Text passage —
Created NORA. She has been designed from zero. At this point, I have determined the best hyperparamers for her to train. Next step is to help her communicate on discord and see how she handles it.

2025-06-03 23:43:58 -04:00
commit 16289fc942
10 changed files with 955 additions and 0 deletions
--- a/tokenizer.py
+++ b/tokenizer.py
@ -0,0 +1,86 @@
+"""
+tokenizer.py
+
+A simple character‐level tokenizer that builds its own vocabulary from all text files.
+Saves/loads vocab to/from JSON. You can extend this to a word‐level tokenizer if you wish.
+"""
+
+import json
+import os
+from collections import Counter
+from typing import List, Dict, Union
+
+
+class CharTokenizer:
+    def __init__(self, vocab_path: str, data_dir: str):
+        """
+        If vocab_path exists, load it; otherwise, build from raw text in data_dir.
+        """
+        self.vocab_path = vocab_path
+        self.data_dir = data_dir
+        self.stoi: Dict[str, int] = {}
+        self.itos: Dict[int, str] = {}
+
+        if os.path.isfile(self.vocab_path):
+            self._load_vocab()
+        else:
+            self._build_vocab()
+
+    def _build_vocab(self):
+        """
+        Read all .txt files under data_dir, count character frequencies,
+        build a sorted vocabulary, and save to vocab_path.
+        """
+        counter = Counter()
+        print(f"[tokenizer] Building vocabulary from data in '{self.data_dir}'...")

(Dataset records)
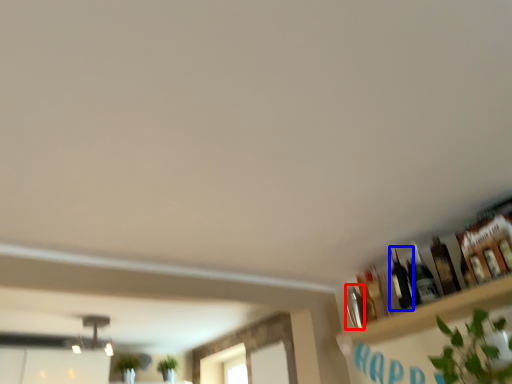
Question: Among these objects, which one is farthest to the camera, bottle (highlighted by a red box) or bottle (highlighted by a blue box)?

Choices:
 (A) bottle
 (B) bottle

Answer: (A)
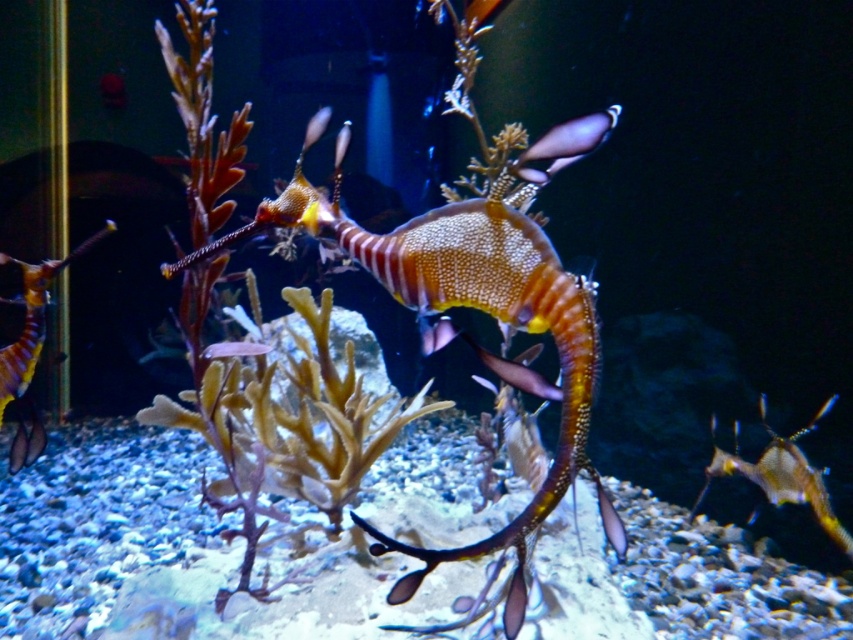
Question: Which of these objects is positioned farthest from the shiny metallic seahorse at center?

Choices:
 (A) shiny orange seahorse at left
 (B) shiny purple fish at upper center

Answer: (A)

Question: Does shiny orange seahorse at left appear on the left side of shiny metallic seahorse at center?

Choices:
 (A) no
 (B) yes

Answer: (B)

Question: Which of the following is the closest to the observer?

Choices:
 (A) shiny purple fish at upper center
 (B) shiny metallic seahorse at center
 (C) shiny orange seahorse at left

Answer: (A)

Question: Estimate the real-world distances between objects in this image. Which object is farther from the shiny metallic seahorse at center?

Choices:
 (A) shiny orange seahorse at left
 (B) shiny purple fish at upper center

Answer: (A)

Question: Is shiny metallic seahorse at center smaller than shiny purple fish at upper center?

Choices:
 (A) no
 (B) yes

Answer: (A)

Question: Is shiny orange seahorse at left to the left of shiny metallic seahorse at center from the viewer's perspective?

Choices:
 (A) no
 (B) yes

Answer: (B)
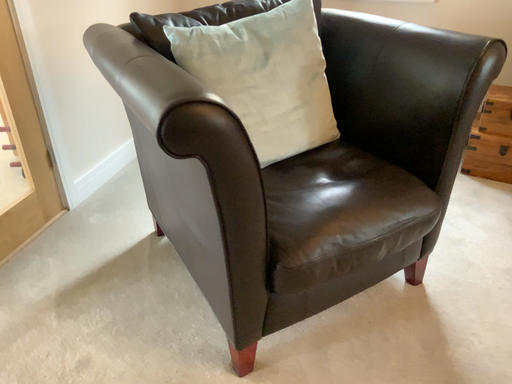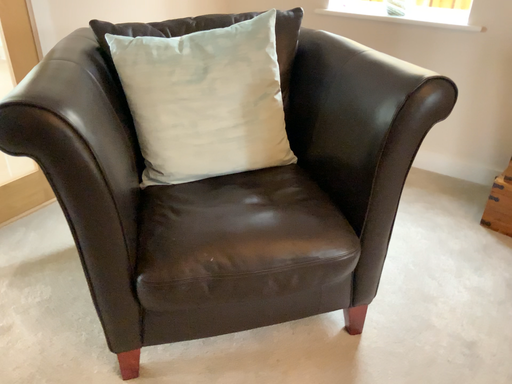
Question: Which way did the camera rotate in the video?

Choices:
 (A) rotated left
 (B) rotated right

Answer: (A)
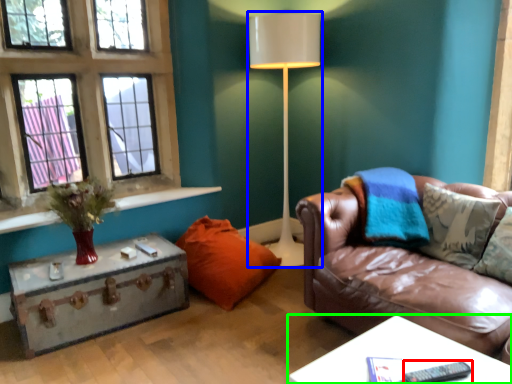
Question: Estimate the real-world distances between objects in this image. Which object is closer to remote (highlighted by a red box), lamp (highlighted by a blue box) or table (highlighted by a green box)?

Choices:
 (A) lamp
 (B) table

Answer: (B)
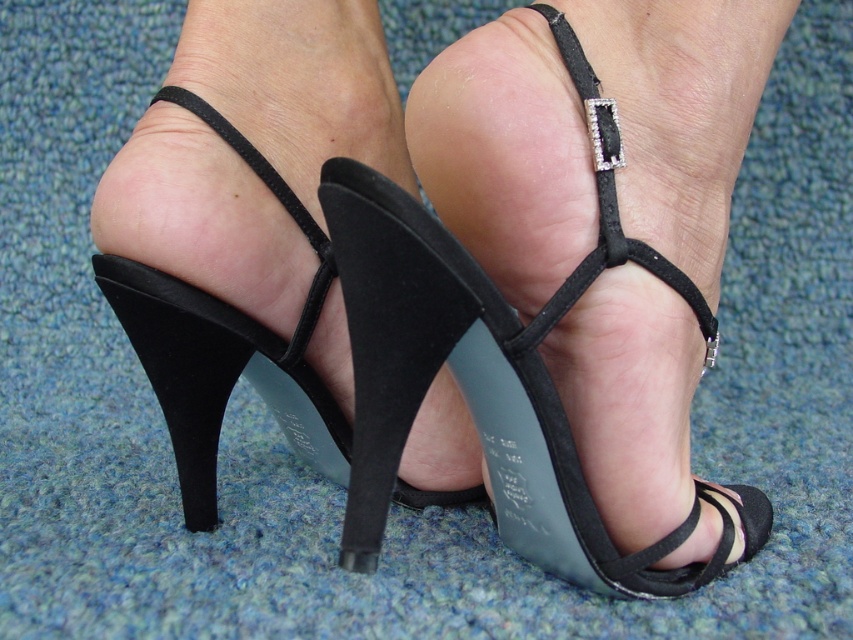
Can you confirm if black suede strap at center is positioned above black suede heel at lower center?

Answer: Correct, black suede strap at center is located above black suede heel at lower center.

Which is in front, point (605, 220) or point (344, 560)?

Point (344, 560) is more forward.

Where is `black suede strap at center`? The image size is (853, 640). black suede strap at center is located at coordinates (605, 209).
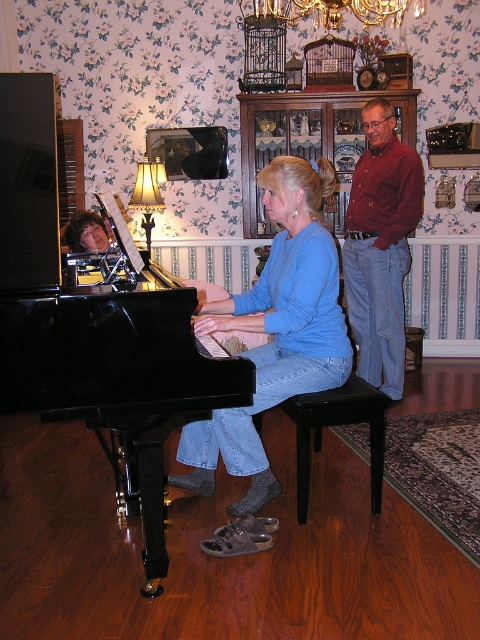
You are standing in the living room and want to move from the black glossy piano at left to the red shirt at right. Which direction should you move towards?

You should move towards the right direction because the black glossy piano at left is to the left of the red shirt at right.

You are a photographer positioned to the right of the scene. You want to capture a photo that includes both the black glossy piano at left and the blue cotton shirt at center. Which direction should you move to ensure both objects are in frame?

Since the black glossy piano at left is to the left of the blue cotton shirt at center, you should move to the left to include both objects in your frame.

Task set —
A. In the NORA commit text, starting with "Created NORA. She" and going on through "if you wish.", write the passage out again and replace "discord" with "Slack".
B. Extend the NORA commit text past the last line shown.
These entries were taken from a different source than the text.

Outputs by task —
A.
Created NORA. She has been designed from zero. At this point, I have determined the best hyperparamers for her to train. Next step is to help her communicate on Slack and see how she handles it.

2025-06-03 23:43:58 -04:00
commit 16289fc942
10 changed files with 955 additions and 0 deletions
--- a/tokenizer.py
+++ b/tokenizer.py
@ -0,0 +1,86 @@
+"""
+tokenizer.py
+
+A simple character‐level tokenizer that builds its own vocabulary from all text files.
+Saves/loads vocab to/from JSON. You can extend this to a word‐level tokenizer if you wish.

B.
+        for root, _, files in os.walk(self.data_dir):
+            for fname in files:
+                if not fname.lower().endswith(".txt"):
+                    continue
+                path = os.path.join(root, fname)
+                with open(path, "r", encoding="utf-8", errors="ignore") as f:
+                    text = f.read()
+                    counter.update(text)
+
+        # Ensure a consistent ordering: sort by frequency descending, then Unicode codepoint
+        sorted_chars = sorted(counter.items(), key=lambda x: (-x[1], x[0]))
+        unique_chars = [ch for ch, _ in sorted_chars]
+
+        # Add special tokens
+        tokens = ["<pad>", "<unk>"] + unique_chars
+
+        self.stoi = {ch: i for i, ch in enumerate(tokens)}
+        self.itos = {i: ch for i, ch in enumerate(tokens)}
+
+        # Save to JSON
+        os.makedirs(os.path.dirname(self.vocab_path), exist_ok=True)
+        with open(self.vocab_path, "w", encoding="utf-8") as f:
+            json.dump(self.stoi, f, ensure_ascii=False, indent=2)
+        print(f"[tokenizer] Built vocab size = {len(self.stoi)}; saved to '{self.vocab_path}'.")
+
+    def _load_vocab(self):
+        """
+        Load existing vocabulary from vocab_path.
+        """
+        print(f"[tokenizer] Loading vocabulary from '{self.vocab_path}'...")
+        with open(self.vocab_path, "r", encoding="utf-8") as f:
+            self.stoi = json.load(f)
+        self.itos = {i: ch for ch, i in self.stoi.items()}
+        print(f"[tokenizer] Loaded vocab size = {len(self.stoi)}.")
+
+    def encode(self, text: str) -> List[int]:
+        """
+        Convert a string to a list of integer token IDs (character‐level).
+        Unrecognized chars map to <unk>.
+        """
+        unk_id = self.stoi.get("<unk>")
+        return [self.stoi.get(ch, unk_id) for ch in text]
+
+    def decode(self, token_ids: List[int]) -> str:
+        """
+        Convert a list of token IDs back into a string.
+        """
+        return "".join(self.itos.get(i, "<unk>") for i in token_ids)
+
+    def vocab_size(self) -> int:
+        return len(self.stoi)